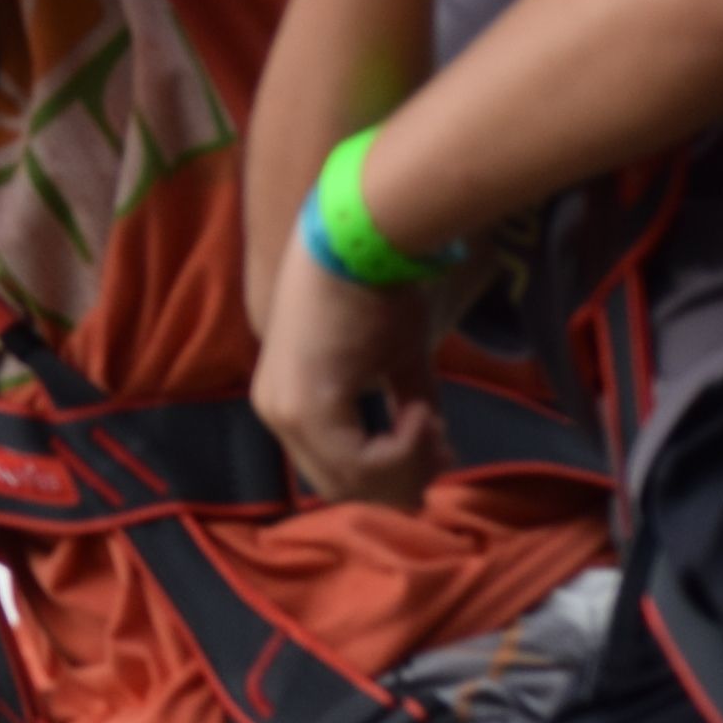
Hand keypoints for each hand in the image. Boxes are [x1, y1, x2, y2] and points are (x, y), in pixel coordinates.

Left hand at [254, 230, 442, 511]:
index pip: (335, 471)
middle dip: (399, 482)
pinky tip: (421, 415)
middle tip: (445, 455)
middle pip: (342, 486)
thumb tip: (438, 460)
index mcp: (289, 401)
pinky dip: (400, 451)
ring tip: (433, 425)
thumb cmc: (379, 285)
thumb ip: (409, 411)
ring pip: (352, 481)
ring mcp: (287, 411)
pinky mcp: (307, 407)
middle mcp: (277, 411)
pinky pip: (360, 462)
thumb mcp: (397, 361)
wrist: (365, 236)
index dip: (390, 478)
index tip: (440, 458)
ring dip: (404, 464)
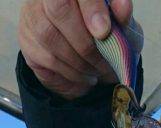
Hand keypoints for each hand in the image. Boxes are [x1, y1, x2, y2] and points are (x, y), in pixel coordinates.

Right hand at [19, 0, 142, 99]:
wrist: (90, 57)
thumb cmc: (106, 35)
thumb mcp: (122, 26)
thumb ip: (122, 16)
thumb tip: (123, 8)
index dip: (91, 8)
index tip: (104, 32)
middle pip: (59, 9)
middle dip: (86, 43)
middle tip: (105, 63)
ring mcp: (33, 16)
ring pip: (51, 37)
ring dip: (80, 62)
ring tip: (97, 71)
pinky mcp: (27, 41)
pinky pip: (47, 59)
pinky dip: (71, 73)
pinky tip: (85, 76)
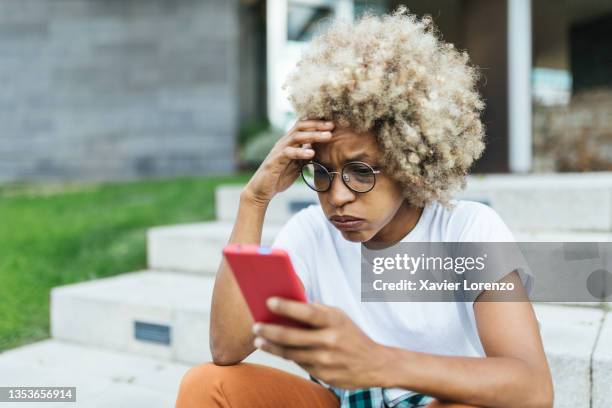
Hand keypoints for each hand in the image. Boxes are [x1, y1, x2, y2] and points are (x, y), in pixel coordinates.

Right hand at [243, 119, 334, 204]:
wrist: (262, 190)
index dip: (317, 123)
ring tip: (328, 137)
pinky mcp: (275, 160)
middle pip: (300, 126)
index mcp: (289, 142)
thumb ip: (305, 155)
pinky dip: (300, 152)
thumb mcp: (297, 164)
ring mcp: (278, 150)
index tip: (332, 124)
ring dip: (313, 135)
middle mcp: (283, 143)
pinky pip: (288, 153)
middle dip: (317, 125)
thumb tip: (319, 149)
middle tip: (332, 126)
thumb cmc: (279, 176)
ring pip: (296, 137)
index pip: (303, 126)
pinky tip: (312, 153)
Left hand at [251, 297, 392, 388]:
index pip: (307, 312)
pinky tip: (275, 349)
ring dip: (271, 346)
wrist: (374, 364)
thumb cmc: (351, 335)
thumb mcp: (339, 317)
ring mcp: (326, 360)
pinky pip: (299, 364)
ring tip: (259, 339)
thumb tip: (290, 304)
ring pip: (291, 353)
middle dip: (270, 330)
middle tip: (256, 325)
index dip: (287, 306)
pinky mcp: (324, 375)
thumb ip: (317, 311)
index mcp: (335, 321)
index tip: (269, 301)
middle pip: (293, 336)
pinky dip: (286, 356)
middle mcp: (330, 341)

__________

= Activity =
Leave out the pictures and repeat the lines from the start of the material through the line with "ring dip: (404, 464)", inclusive.

= Result of the exercise =
Hand keypoints for each hand in the image. Boxes are [x1, y1, x2, y2] and points are (x, y), in pixel coordinates.

Left hand at [254, 230, 442, 511]:
index pip: (335, 471)
middle dip: (399, 482)
pinky tip: (421, 415)
middle tip: (445, 455)
middle pip: (342, 486)
thumb tip: (438, 460)
index mcp: (289, 401)
pinky dip: (400, 451)
ring tip: (433, 425)
thumb cmc: (379, 285)
thumb ip: (409, 411)
ring pip: (352, 481)
ring mcp: (287, 411)
pinky mcp: (307, 407)
middle mcp: (277, 411)
pinky pip: (360, 462)
thumb mcp: (397, 361)
wrist: (365, 236)
index dip: (390, 478)
index tip: (440, 458)
ring dip: (404, 464)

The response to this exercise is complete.